» Task instructions:
Reproduce word for word the part of the healthcare comment thread that opens with the words containing "Auto insurance might" and closes with "no medical liability.".

» Extract provided:
★ ★ ★

Thanks, Ned, very informative. Let me study and reply.
[…] « Third-Party Payer Hurts American Healthcare […]
Here’s a link to a YouTube I did on healthcare.
nedlandp, several of your thoughts are in the model I am working on. Thanks for your comments.
Jim (Sorry we can’t communicate directly)
Contributions remain the individual’s property (+50% over a health insurance premium). All males (DNA) of the same age would have the same minimum contribution. Females (because of differing medical needs) would be different.
Pre-existing conditions (only for incoming new members) would add to that base contribution, but again the combination is owned by the individual. Depending on the condition, the required addition might be terminated after a period of time. This system might do so well that insurance companies might pay the extra costs to get rid of those with existing conditions. (Expect to be 50% more efficient and higher quality.)
Over the long term, pre-existing conditions would slowly disappear, since newborns could not have pre-existing conditions.
In the model I am developing, I incorporate risk along with costs. Additionally, pre-existing considtions are accounted for along with distinguishing between male and female policies. At least it has been an interesting thought project so far.
Jim
The nice thing about this model is that everyone can decide how much risk they are personally willing to take, covering legal guidelines of course.
Auto insurance might be an easier nut to crack.
I like your Group Self-Insurance idea and have been formulating a similar idea along the lines of automobile insurance.
There are three things wrong with the current healthcare system: third party payer, lack of up front prices, and asymmetric status (the patient is under time constraints, while the doctor is not; the doctor is aware of alternatives and costs, while the patient is not).
What is needed is Group Self-Insurance with a medical mentor to advise. The group shares in long-term continuing expenses and ameliorates large one-time bills. The medical mentor advises (for a fee) and recommends best action/doctor to the patient. The manager of the process takes an administrative fee, but has no medical liability.
Great piece Dan, reminds me of the rising cost of college. Same issue, different Federal agencies.
Try asking “How much if I pay out of pocket?” You’d be surprised how inexpensive some things medical can be if the doctor doesn’t have to deal with all the insurance crap.
When was the last time you asked “How much?” BEFORE seeing the doctor and didn’t mean just the copay?

★ ★ ★

» Provided information:
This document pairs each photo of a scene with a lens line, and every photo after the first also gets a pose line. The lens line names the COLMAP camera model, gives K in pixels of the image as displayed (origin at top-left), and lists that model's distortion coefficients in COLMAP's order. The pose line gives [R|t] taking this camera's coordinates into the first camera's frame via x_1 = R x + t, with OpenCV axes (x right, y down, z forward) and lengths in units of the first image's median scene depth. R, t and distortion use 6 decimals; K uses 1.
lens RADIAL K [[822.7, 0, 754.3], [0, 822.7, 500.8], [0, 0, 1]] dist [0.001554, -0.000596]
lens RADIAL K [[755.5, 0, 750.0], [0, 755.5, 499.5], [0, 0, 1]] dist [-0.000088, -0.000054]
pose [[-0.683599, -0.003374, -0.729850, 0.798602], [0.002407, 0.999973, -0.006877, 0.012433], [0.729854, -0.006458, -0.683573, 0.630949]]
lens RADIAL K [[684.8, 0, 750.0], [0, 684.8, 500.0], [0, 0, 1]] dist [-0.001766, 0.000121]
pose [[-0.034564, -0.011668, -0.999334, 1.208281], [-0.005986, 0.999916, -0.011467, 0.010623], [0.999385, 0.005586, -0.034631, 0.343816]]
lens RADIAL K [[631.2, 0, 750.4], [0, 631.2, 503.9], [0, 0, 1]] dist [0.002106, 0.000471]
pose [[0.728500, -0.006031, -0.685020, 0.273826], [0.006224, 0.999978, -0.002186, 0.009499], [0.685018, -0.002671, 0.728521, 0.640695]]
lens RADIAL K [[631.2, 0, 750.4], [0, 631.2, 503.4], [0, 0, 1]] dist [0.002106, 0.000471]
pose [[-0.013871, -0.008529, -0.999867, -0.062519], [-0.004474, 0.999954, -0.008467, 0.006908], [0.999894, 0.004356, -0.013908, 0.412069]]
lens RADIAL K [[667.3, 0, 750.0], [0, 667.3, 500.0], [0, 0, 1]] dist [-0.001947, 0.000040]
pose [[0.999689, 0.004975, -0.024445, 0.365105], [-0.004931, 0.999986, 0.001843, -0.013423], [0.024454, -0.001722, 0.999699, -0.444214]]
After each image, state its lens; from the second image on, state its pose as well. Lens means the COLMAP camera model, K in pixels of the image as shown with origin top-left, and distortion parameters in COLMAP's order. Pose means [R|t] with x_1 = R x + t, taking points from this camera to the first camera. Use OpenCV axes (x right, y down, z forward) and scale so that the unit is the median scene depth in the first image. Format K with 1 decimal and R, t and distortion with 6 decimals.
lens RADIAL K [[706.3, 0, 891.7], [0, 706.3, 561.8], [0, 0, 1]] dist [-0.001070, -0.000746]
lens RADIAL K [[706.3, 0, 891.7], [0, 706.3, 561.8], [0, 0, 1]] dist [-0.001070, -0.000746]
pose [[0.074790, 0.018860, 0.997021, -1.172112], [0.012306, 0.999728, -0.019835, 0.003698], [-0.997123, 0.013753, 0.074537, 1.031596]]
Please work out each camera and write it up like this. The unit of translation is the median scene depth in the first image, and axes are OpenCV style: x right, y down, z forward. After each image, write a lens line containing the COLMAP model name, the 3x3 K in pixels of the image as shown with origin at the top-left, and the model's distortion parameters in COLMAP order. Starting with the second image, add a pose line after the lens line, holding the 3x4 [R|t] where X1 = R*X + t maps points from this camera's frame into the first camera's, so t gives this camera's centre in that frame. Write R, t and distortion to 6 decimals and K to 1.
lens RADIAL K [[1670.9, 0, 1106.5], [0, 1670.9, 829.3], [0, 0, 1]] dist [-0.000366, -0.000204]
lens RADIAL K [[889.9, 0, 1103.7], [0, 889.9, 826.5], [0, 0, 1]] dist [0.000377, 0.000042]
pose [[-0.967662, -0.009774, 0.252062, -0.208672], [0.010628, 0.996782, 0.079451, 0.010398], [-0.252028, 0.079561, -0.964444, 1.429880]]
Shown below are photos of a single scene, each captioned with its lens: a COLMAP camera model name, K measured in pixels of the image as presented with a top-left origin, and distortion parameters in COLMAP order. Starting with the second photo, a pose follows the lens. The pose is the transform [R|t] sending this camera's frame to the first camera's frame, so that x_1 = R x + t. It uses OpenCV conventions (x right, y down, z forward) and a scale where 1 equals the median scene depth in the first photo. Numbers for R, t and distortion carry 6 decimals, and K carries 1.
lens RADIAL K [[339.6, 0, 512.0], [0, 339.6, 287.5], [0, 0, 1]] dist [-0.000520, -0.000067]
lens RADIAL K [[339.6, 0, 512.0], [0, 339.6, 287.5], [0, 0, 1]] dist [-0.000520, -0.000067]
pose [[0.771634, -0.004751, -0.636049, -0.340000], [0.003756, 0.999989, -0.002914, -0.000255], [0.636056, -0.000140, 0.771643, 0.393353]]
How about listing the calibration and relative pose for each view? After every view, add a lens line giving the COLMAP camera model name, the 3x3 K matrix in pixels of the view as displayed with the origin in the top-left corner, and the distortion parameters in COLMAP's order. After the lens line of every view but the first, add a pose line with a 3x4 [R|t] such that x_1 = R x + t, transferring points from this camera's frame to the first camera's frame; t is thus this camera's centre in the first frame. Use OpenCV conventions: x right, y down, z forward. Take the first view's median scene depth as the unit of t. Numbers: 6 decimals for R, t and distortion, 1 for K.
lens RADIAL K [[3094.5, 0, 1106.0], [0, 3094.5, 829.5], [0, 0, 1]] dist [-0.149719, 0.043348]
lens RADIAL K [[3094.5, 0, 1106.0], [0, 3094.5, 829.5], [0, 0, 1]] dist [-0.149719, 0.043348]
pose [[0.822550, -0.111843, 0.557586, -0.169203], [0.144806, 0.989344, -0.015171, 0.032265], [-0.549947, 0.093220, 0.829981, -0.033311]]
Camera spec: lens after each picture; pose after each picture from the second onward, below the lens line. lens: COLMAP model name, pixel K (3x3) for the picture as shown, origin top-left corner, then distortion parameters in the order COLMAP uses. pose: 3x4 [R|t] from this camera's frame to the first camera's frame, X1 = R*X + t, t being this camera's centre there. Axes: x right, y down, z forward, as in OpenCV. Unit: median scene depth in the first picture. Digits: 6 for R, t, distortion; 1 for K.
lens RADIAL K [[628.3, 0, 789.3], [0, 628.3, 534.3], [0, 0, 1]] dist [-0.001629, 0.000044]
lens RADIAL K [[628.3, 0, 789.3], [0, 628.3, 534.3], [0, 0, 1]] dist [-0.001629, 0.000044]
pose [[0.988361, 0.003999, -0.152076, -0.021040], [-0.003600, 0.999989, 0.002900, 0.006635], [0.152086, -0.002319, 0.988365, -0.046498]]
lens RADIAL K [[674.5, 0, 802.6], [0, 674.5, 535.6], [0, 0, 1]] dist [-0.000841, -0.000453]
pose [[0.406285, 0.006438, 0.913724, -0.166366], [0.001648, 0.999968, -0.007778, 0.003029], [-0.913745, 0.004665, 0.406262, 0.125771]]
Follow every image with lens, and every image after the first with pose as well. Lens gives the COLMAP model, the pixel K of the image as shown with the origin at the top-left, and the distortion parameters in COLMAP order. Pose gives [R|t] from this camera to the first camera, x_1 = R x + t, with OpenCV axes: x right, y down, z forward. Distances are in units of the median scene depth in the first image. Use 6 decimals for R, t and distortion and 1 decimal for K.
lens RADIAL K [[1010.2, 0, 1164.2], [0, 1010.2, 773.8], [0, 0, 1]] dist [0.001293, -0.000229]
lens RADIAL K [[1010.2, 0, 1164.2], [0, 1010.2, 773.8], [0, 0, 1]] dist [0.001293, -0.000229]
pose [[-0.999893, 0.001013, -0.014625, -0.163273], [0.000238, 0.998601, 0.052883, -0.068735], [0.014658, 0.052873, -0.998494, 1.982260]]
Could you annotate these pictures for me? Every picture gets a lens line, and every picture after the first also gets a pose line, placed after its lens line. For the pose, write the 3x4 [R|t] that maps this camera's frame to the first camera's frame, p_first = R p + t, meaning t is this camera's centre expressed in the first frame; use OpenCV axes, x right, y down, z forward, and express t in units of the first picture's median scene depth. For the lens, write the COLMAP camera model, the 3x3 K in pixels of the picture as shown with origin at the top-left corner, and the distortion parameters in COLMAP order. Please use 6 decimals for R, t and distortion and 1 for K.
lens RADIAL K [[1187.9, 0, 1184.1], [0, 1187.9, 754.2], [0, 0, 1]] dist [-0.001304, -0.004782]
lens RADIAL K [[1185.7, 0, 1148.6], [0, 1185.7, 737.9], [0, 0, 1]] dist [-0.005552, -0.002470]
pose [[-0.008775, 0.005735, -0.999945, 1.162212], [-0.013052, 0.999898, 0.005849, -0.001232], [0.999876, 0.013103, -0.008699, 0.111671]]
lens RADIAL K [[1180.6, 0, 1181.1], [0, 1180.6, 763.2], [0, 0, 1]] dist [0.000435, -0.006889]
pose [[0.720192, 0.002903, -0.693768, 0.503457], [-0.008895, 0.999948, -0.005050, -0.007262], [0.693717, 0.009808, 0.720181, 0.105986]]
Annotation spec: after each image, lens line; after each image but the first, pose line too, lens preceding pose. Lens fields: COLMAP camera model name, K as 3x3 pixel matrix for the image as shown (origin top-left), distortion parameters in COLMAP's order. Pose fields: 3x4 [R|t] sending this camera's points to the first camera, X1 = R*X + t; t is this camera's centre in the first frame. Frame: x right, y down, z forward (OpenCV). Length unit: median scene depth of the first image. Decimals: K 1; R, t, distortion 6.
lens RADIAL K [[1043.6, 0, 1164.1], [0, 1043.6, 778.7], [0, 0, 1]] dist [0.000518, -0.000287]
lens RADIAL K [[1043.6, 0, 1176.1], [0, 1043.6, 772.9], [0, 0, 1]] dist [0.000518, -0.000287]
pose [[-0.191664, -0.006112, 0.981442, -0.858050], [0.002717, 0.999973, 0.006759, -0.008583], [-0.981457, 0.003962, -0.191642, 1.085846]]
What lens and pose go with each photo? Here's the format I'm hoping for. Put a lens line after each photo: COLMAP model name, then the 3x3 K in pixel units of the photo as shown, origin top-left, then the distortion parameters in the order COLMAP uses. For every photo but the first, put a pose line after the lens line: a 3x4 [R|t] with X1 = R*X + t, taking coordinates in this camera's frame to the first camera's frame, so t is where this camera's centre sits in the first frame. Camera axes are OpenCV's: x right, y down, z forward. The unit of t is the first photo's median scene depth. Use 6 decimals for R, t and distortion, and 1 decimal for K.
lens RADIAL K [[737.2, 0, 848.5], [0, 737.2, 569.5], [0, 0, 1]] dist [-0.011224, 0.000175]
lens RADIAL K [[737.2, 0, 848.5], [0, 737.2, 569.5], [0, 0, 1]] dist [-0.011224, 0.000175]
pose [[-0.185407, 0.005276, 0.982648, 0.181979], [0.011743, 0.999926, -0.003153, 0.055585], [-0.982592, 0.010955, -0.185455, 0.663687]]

★ ★ ★

» Answer to this task:
Auto insurance might be an easier nut to crack.
I like your Group Self-Insurance idea and have been formulating a similar idea along the lines of automobile insurance.
There are three things wrong with the current healthcare system: third party payer, lack of up front prices, and asymmetric status (the patient is under time constraints, while the doctor is not; the doctor is aware of alternatives and costs, while the patient is not).
What is needed is Group Self-Insurance with a medical mentor to advise. The group shares in long-term continuing expenses and ameliorates large one-time bills. The medical mentor advises (for a fee) and recommends best action/doctor to the patient. The manager of the process takes an administrative fee, but has no medical liability.